7 GRIFFIERECHT EN KOSTENVEROORDELING
7.1 Omdat de raad de klacht gegrond verklaart, moet verweerder op grond van artikel 46e lid 5 Advocatenwet het door klaagster betaalde griffierecht van € 50,- aan haar vergoeden binnen vier weken nadat deze beslissing onherroepelijk is geworden. Klaagster geeft binnen twee weken na de datum van deze beslissing haar rekeningnummer schriftelijk aan verweerder door.
7.2 Nu de raad een maatregel oplegt, zal de raad verweerder daarnaast op grond van artikel 48ac lid 1 Advocatenwet veroordelen in de volgende proceskosten:
a) € 50,- aan forfaitaire reiskosten van klaagster,
b) € 750,- kosten van de Nederlandse Orde van Advocaten en
c) € 500,- kosten van de Staat.
7.3 Verweerder moet het bedrag van € 50,- aan forfaitaire reiskosten binnen vier weken nadat deze beslissing onherroepelijk is geworden, betalen aan klaagster.
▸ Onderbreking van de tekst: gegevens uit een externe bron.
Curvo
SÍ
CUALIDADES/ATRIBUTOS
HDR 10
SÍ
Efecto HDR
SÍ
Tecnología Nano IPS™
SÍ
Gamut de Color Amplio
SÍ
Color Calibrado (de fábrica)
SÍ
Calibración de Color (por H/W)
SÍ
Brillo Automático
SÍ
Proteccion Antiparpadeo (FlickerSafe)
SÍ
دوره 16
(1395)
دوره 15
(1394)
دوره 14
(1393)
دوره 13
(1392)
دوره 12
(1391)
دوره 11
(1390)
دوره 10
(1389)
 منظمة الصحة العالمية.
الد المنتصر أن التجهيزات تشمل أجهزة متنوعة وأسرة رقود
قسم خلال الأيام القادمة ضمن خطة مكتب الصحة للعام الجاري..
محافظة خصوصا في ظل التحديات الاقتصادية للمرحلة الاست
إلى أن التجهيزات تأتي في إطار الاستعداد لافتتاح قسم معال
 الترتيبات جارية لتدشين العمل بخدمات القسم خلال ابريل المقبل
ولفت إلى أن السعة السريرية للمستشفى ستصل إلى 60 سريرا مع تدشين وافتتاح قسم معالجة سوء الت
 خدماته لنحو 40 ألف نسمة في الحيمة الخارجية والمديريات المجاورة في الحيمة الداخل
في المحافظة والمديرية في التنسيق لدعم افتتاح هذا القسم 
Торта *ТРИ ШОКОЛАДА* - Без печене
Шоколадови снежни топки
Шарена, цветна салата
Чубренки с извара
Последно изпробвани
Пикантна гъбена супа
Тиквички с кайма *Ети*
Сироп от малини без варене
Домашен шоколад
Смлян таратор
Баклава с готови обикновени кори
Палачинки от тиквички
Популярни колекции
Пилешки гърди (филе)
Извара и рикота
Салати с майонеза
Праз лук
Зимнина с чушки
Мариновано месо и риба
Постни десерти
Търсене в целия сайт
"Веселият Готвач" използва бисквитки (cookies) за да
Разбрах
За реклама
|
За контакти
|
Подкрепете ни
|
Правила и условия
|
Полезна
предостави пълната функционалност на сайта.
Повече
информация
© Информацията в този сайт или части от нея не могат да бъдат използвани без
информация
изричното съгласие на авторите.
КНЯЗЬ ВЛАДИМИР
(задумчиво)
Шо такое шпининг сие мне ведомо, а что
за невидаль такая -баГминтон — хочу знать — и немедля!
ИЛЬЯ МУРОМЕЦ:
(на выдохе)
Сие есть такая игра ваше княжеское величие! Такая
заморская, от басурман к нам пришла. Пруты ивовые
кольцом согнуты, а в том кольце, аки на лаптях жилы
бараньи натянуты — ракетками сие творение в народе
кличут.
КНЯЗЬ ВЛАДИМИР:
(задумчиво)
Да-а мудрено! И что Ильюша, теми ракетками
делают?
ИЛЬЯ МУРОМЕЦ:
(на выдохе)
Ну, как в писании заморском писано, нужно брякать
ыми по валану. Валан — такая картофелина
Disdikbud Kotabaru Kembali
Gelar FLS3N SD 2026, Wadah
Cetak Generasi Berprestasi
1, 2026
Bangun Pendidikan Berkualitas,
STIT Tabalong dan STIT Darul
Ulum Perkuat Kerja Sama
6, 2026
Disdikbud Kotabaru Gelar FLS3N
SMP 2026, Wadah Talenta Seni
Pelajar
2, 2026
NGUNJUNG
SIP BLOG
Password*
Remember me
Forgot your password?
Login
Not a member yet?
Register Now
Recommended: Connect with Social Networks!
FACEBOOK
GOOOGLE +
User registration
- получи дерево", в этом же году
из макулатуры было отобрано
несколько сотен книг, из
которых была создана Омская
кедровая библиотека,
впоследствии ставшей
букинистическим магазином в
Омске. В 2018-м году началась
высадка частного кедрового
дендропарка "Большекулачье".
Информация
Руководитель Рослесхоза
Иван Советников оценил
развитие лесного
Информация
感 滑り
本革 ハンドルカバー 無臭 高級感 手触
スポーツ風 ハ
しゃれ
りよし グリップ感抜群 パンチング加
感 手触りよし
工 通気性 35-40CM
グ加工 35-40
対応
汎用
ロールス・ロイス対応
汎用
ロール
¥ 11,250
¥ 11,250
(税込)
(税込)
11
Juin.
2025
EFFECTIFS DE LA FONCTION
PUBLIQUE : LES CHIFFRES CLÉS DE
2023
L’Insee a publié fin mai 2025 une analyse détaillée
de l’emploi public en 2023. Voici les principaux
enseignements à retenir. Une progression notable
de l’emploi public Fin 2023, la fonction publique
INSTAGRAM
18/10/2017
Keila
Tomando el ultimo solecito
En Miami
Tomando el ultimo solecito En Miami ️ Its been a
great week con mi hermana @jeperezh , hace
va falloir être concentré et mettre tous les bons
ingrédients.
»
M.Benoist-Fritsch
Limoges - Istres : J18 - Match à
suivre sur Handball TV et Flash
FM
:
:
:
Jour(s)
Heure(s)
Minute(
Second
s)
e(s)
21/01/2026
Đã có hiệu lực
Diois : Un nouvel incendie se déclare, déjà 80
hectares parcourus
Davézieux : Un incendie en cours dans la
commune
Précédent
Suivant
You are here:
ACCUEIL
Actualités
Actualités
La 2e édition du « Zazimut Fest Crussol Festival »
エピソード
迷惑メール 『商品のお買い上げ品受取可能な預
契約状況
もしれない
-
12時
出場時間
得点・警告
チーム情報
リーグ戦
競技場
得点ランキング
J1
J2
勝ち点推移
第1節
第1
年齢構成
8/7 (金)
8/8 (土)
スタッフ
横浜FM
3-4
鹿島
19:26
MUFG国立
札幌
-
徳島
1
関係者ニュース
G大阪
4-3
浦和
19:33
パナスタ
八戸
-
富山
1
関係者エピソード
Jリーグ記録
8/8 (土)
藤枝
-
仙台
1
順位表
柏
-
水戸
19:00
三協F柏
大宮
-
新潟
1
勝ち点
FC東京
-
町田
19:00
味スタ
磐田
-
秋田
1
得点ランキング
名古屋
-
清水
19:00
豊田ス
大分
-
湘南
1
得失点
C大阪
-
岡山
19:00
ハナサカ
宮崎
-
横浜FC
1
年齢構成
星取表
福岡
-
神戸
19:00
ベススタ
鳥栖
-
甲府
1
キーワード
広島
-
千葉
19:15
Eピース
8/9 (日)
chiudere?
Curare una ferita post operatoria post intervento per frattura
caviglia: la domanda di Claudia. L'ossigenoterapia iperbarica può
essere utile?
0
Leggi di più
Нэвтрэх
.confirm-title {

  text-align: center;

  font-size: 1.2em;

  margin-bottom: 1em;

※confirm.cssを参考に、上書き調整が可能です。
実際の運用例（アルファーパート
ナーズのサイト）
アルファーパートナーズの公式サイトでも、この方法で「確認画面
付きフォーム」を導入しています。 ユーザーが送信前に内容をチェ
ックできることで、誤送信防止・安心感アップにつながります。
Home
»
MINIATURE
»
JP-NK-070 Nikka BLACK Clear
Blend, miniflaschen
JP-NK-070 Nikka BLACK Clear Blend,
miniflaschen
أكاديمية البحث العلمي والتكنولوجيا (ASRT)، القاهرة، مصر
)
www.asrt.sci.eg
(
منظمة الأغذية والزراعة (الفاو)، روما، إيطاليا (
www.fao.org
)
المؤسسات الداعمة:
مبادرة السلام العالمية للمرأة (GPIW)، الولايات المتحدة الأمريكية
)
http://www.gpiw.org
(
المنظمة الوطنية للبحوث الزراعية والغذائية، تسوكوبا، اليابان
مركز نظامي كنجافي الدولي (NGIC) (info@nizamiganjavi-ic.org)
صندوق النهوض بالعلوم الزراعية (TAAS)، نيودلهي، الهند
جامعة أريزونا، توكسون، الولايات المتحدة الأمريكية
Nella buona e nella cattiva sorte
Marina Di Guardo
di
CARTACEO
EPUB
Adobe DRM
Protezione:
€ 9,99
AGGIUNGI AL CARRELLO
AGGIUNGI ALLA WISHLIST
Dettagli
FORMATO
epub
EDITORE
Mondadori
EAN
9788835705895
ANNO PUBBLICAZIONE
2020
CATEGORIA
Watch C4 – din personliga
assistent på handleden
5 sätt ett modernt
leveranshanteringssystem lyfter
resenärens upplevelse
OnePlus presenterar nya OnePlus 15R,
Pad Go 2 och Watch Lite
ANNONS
Klaagster geeft binnen twee weken na de datum van deze beslissing haar rekeningnummer schriftelijk aan verweerder door.
7.4 Verweerder moet het bedrag van € 1.250,- (het totaal van de in 7.2 onder b en c genoemde kosten) binnen vier weken nadat deze beslissing onherroepelijk is geworden, overmaken naar rekeningnummer lBAN: NL85 lNGB 0000 0790 00, BIC: INGBNL2A, Nederlandse Orde van Advocaten, Den Haag, onder vermelding van “kostenveroordeling raad van discipline" en het zaaknummer 23-348/AL/OV.

BESLISSING
De raad van discipline:
- verklaart de klacht gegrond;
- legt aan verweerder de maatregel van waarschuwing op;
- veroordeelt verweerder tot betaling van het griffierecht van € 50,- aan klaagster;
- veroordeelt verweerder tot betaling van de reiskosten van € 50,- aan klaagster, op de manier en binnen de termijn als hiervóór bepaald in 7.3;
- veroordeelt verweerder tot betaling van de proceskosten van € 1.250,- aan de Nederlandse Orde van Advocaten, op de manier en binnen de termijn als hiervóór bepaald in 7.4.

Aldus beslist door mr. M.H. van der Lecq, voorzitter, mrs. G.N. Paanakker en S.H.G. Swennen, leden, bijgestaan door mr. W.B. Kok als griffier en uitgesproken in het openbaar op 22 januari 2024.